Practical FX all the way for me with CGI for seemless compositing and the big crowd/epic stuff.

I love the often simple yet seemingly magician like techniques used for practical FX. A great demonstration of this is checking out the Commentary on the BR of Francis Ford Coppola's 'Dracula'.  He reveals that he had to fire the original FX team as they were insisted that he needed to use CGI to accomplish the shots Coppola wanted.  So Coppola just put his son in charge and they used strictly near-silent-era in-camera trickery to do all the FX.  They didn't even resort to optical compositing never mind digital compositing!

I remember seeing the film in 1992 and thinking they were some of the best FX I'd ever seen so I couldn't believe how simply they were achieved when I heard the commentary.  I think today if a Director wanted a rat running upside down on the ceiling they'd just reach staright for the CGI. But in Dracula they filmed Dracula with the top half of the negative matted, then just flipped it over, rewound the film, matted the bottom and then filmed the rat, genius.

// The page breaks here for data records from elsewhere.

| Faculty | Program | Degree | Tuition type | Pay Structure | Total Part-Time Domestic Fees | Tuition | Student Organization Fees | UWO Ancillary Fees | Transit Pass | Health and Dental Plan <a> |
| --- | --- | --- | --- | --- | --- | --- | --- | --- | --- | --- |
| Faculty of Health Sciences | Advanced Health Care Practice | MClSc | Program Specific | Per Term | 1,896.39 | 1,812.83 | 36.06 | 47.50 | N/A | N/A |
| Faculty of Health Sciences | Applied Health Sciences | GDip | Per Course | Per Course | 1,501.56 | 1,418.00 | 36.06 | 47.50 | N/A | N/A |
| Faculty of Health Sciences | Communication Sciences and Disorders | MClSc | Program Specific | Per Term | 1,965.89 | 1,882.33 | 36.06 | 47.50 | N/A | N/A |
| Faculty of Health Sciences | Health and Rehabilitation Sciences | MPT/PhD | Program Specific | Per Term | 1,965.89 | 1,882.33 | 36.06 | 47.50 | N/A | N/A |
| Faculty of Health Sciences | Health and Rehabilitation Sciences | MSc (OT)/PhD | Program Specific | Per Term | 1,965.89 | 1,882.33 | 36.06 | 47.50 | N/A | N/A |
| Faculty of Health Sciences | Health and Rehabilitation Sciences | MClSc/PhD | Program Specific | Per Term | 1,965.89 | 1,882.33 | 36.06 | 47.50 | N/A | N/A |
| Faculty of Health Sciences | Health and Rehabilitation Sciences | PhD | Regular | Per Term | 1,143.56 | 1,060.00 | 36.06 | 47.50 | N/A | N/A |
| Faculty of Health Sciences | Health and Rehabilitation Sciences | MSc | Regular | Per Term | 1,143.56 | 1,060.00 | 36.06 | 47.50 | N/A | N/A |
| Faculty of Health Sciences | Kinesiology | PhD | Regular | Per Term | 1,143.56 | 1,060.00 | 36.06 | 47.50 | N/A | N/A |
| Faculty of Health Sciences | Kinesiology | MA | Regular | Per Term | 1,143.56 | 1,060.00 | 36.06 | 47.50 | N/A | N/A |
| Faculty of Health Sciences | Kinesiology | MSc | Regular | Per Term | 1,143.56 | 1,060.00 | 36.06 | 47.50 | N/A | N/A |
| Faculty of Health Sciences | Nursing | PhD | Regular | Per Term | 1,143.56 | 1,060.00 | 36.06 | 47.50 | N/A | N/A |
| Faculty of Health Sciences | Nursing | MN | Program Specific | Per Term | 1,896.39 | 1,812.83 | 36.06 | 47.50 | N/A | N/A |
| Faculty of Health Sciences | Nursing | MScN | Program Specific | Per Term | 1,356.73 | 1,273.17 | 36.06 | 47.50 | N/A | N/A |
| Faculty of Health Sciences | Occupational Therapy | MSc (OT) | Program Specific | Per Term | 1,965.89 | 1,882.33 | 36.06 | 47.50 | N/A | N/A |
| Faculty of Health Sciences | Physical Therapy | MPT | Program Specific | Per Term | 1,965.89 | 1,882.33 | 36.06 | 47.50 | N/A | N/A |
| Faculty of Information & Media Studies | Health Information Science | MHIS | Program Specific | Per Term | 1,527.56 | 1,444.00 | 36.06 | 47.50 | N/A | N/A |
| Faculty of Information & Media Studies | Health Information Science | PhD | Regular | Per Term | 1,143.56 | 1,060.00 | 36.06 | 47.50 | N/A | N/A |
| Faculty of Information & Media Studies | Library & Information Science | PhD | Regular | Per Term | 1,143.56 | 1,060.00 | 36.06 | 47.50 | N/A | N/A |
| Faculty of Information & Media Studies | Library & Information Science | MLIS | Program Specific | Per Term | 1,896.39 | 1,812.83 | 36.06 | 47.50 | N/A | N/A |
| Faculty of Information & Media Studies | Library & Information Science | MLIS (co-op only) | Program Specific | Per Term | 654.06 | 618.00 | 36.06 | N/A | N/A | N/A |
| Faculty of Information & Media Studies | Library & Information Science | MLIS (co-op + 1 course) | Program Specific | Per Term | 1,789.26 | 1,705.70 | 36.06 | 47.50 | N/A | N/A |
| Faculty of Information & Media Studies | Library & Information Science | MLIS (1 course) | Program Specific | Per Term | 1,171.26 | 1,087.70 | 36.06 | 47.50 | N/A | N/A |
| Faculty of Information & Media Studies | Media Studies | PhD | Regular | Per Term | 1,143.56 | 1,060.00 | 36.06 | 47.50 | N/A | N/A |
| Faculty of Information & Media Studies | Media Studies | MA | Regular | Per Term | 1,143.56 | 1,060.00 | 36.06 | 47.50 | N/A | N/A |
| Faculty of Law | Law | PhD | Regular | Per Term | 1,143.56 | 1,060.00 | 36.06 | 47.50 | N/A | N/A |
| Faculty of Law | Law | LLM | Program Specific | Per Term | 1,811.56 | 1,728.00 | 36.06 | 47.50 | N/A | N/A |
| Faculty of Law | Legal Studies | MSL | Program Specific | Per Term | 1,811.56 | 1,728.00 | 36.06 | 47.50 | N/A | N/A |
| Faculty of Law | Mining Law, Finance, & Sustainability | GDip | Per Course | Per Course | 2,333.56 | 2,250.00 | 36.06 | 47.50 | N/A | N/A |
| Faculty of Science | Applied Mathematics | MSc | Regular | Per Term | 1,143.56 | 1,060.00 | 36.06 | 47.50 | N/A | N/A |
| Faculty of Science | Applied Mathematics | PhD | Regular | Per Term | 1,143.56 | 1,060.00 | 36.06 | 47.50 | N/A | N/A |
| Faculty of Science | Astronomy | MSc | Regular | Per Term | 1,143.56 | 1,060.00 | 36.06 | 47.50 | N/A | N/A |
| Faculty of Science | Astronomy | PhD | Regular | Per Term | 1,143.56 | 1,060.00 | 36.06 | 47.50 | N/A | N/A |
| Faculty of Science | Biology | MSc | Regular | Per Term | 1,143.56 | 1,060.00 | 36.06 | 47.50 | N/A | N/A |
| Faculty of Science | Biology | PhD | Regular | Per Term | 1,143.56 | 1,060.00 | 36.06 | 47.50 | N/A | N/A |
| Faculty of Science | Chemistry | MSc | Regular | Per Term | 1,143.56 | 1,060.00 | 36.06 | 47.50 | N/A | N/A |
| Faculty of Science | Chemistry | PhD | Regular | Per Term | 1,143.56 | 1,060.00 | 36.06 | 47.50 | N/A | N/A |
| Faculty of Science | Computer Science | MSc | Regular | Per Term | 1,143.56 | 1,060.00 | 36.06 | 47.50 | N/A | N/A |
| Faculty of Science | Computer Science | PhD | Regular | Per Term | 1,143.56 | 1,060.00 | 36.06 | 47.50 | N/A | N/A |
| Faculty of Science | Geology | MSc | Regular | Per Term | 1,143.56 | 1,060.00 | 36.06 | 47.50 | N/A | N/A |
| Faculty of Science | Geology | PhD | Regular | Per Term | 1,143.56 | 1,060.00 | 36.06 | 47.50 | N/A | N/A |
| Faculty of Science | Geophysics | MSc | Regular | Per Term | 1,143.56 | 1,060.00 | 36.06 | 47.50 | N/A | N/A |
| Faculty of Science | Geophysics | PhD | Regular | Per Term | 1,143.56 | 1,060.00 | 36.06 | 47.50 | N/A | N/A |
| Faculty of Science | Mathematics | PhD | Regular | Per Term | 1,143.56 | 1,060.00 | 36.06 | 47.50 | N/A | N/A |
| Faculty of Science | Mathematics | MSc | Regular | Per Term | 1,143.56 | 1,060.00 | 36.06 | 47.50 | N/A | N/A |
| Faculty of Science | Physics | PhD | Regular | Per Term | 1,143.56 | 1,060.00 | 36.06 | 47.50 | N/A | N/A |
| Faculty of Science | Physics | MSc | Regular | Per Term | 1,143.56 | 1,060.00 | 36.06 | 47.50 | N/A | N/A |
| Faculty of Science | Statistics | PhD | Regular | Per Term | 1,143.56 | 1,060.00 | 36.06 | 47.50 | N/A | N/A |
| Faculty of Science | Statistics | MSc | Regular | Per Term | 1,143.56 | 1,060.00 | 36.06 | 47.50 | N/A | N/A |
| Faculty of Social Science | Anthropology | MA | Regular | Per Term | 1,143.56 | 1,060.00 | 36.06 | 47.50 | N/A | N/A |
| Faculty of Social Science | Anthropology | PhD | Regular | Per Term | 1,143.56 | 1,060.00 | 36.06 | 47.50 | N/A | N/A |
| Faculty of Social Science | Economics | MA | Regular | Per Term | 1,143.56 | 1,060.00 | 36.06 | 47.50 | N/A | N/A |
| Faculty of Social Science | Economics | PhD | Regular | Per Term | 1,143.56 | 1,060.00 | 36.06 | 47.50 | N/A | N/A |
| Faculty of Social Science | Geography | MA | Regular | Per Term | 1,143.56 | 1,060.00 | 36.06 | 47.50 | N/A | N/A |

'Jurassic Park' was in production at around the same time, which would usher in the era of big dazzling CGI action blockbusters. Of course JP still holds up today thanks to Star Wars' own Phil Tippett probably because he'd had a whole career of doing practical FX, so knew if a CGI shot wasn't looking as good.

'Dracula' cost $20million less than JP to produce but JP took four times what 'Dracula' took at the box office. I'm sure studio executives took note of that.